— EXCERPT PROVIDED —

This content originally appeared on Level Up Coding – Medium and was authored by Wadix Technologies

1. Introduction:
Why carry a backpack full of tools when all you need is a screwdriver?
When an exception occurs, the CPU saves the current context by pushing certain register values onto the stack. This creates a snapshot of its state so it can work with those registers during the interrupt and then restore execution exactly where it left off.
But here’s the thing — not all of those registers are actually needed in the Interrupt Service Routine (ISR). Saving and restoring unused registers wastes time and energy. To fix this, ARM designers came up with a smart trick called lazy stacking
2. The Stack in ARM Cortex-M Exceptions
When an interrupt occurs on an ARM Cortex-M processor, the hardware automatically pushes a specific set of registers onto the stack. These include R0 to R3, R12, LR (link register), PC (program counter), and xPSR (program status register).

— RECORDED DATA —
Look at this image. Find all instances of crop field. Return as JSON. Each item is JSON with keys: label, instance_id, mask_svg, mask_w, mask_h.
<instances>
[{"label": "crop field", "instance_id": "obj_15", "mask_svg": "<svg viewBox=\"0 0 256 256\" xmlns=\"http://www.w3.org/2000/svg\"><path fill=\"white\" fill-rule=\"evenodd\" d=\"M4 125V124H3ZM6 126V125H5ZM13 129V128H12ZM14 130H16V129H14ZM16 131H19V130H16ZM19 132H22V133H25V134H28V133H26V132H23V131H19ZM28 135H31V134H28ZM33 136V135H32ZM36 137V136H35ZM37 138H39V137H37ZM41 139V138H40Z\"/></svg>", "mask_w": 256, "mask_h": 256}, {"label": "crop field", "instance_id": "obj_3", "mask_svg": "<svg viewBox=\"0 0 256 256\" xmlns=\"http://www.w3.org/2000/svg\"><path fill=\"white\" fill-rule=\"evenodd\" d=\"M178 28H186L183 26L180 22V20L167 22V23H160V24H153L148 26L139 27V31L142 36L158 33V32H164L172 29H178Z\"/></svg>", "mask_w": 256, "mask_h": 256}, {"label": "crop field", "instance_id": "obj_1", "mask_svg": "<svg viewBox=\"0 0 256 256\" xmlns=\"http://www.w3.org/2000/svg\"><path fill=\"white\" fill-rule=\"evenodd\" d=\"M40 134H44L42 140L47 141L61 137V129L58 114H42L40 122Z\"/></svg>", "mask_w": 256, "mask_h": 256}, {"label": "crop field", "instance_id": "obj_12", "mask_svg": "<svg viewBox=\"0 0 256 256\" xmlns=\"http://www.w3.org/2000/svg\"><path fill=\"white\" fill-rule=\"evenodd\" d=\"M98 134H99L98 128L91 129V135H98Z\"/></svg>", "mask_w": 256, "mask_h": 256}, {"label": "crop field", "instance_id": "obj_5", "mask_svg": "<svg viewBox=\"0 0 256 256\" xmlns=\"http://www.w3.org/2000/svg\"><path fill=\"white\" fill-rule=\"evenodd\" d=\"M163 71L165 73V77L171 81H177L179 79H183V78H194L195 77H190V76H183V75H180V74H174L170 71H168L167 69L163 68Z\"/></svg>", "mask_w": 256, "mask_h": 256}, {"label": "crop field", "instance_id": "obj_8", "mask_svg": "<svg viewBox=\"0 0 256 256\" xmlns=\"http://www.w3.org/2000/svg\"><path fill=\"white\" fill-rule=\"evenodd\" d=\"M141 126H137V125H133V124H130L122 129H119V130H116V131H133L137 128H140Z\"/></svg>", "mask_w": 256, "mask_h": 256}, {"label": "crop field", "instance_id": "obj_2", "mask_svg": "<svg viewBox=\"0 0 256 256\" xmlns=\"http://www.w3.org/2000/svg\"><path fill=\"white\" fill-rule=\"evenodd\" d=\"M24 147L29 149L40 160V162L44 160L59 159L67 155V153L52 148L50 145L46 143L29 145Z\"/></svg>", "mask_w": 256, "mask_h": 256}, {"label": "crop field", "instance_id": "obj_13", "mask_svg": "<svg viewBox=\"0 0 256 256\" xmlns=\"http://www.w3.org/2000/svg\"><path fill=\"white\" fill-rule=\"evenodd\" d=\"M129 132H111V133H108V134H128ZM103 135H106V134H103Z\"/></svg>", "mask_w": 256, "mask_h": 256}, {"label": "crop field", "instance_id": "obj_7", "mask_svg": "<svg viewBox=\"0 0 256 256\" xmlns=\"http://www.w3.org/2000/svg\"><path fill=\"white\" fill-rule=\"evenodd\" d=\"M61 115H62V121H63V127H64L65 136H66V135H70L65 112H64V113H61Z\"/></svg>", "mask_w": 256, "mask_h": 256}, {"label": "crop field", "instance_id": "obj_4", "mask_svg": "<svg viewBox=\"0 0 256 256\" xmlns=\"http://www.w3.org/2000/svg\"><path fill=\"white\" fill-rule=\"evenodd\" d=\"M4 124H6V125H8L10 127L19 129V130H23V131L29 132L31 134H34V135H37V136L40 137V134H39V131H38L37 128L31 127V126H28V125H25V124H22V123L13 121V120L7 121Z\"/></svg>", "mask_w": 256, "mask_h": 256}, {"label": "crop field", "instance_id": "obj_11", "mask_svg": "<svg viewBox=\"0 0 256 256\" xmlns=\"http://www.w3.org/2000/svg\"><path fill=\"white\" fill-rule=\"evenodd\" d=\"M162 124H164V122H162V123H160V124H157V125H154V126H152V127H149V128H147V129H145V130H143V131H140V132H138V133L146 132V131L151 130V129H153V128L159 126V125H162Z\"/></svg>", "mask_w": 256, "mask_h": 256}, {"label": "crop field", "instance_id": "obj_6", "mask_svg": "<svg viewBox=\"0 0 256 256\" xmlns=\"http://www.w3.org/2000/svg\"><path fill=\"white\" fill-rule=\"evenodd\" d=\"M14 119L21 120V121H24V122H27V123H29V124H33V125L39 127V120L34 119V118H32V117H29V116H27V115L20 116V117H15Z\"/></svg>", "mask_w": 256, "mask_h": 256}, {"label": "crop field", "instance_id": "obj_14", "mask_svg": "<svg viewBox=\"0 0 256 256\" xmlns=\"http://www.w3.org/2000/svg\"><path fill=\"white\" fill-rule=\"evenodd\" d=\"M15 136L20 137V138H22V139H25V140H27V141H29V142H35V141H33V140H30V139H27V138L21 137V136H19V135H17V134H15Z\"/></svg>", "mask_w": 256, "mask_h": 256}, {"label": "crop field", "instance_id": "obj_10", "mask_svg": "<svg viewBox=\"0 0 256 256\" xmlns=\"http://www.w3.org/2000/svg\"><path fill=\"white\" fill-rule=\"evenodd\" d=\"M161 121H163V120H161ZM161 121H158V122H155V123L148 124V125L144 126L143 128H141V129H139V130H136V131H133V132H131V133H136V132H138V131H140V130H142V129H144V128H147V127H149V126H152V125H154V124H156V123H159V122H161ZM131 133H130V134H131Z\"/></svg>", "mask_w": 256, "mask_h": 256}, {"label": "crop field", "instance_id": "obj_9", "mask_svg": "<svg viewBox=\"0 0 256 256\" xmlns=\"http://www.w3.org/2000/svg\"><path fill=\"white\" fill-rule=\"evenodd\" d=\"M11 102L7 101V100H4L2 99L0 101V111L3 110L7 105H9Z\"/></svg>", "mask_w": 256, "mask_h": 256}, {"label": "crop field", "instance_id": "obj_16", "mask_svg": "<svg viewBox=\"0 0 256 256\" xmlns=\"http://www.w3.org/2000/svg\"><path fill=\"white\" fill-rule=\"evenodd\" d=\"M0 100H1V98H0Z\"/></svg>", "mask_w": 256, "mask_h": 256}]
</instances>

— WHAT NEEDS TO BE DONE —
Pick up the lazy stacking article on ARM Cortex-M exceptions, the text before the listing, and continue it from its last sentence.

— OUTPUT BELOW —
This process is handled entirely by the CPU’s exception mechanism — no extra instructions are needed. On exception entry, it saves these registers to the stack; on exception return, it restores them so the program can resume exactly where it was interrupted.
The group of registers saved at exception entry is called the stack frame.
If the Floating Point Unit (FPU) is enabled, the stack frame gets bigger — it also includes S0 to S15 (floating-point registers) and FPSCR (floating-point status/control register). This extra work increases interrupt latency, because more data needs to be pushed and popped from memory.
Figure 1: Cortex-M exception stack frames: with FPU registers saved (left) and without FPU registers (right).

For a deeper dive into what interrupt latency is and how it’s measured, see our earlier article on
3. What is Lazy Stacking?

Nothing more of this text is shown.